> **Task directions**:
An exact copy of the data is required. No picture may appear in it.

> **Data to process**:

____

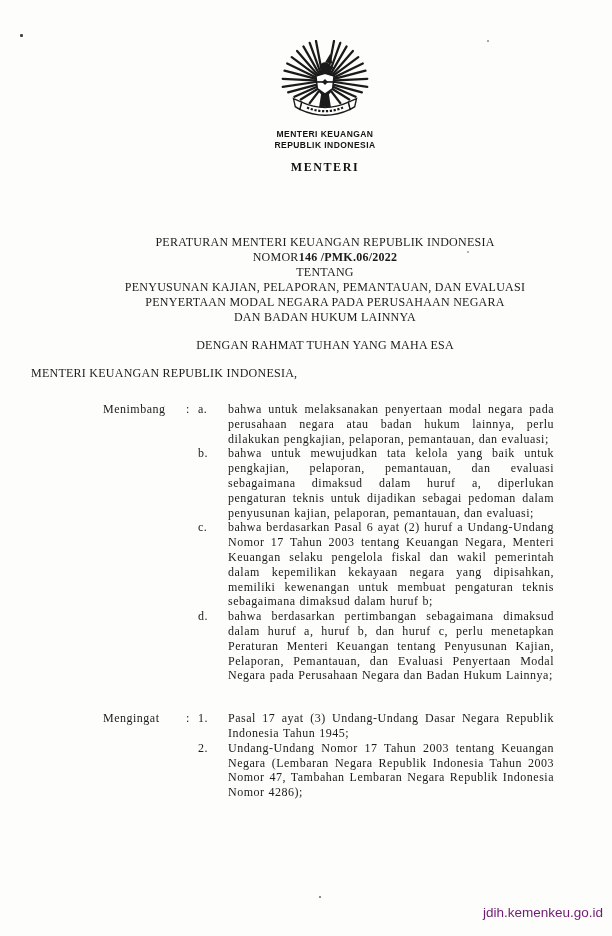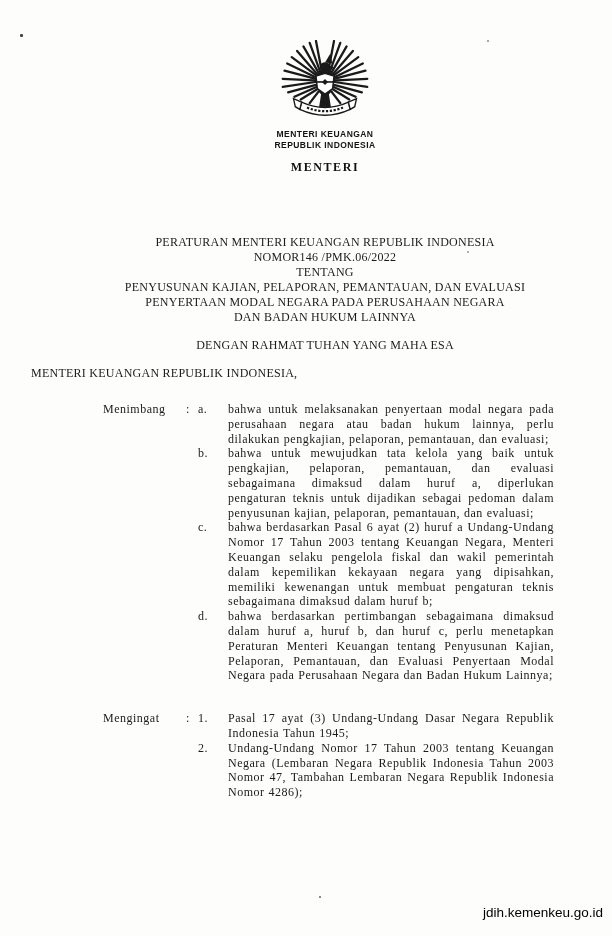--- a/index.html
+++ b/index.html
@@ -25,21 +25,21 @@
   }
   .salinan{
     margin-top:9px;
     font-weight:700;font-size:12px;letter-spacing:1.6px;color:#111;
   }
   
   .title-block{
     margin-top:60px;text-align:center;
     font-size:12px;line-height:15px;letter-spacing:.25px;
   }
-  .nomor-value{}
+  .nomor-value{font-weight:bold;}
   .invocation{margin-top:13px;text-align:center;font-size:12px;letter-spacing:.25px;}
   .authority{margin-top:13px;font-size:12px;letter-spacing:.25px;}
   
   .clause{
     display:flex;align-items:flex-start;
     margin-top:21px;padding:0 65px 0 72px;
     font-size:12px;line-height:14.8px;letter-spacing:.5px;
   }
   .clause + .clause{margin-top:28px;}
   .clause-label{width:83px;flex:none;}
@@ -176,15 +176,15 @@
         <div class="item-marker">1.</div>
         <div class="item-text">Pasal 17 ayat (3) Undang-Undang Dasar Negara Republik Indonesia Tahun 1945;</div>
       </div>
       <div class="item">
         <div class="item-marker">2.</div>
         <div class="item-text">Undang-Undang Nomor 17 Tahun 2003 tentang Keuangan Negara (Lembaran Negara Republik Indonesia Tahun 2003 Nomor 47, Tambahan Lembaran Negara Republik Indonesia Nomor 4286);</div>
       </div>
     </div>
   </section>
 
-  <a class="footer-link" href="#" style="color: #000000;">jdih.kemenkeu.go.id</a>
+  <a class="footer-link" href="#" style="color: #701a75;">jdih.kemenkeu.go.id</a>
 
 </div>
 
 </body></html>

____

> **Written answer**:
--- a/index.html
+++ b/index.html
@@ -25,21 +25,21 @@
   }
   .salinan{
     margin-top:9px;
     font-weight:700;font-size:12px;letter-spacing:1.6px;color:#111;
   }
   
   .title-block{
     margin-top:60px;text-align:center;
     font-size:12px;line-height:15px;letter-spacing:.25px;
   }
-  .nomor-value{}
+  .nomor-value{font-weight:bold;}
   .invocation{margin-top:13px;text-align:center;font-size:12px;letter-spacing:.25px;}
   .authority{margin-top:13px;font-size:12px;letter-spacing:.25px;}
   
   .clause{
     display:flex;align-items:flex-start;
     margin-top:21px;padding:0 65px 0 72px;
     font-size:12px;line-height:14.8px;letter-spacing:.5px;
   }
   .clause + .clause{margin-top:28px;}
   .clause-label{width:83px;flex:none;}
@@ -176,15 +176,15 @@
         <div class="item-marker">1.</div>
         <div class="item-text">Pasal 17 ayat (3) Undang-Undang Dasar Negara Republik Indonesia Tahun 1945;</div>
       </div>
       <div class="item">
         <div class="item-marker">2.</div>
         <div class="item-text">Undang-Undang Nomor 17 Tahun 2003 tentang Keuangan Negara (Lembaran Negara Republik Indonesia Tahun 2003 Nomor 47, Tambahan Lembaran Negara Republik Indonesia Nomor 4286);</div>
       </div>
     </div>
   </section>
 
-  <a class="footer-link" href="#" style="color: #000000;">jdih.kemenkeu.go.id</a>
+  <a class="footer-link" href="#" style="color: #701a75;">jdih.kemenkeu.go.id</a>
 
 </div>
 
 </body></html>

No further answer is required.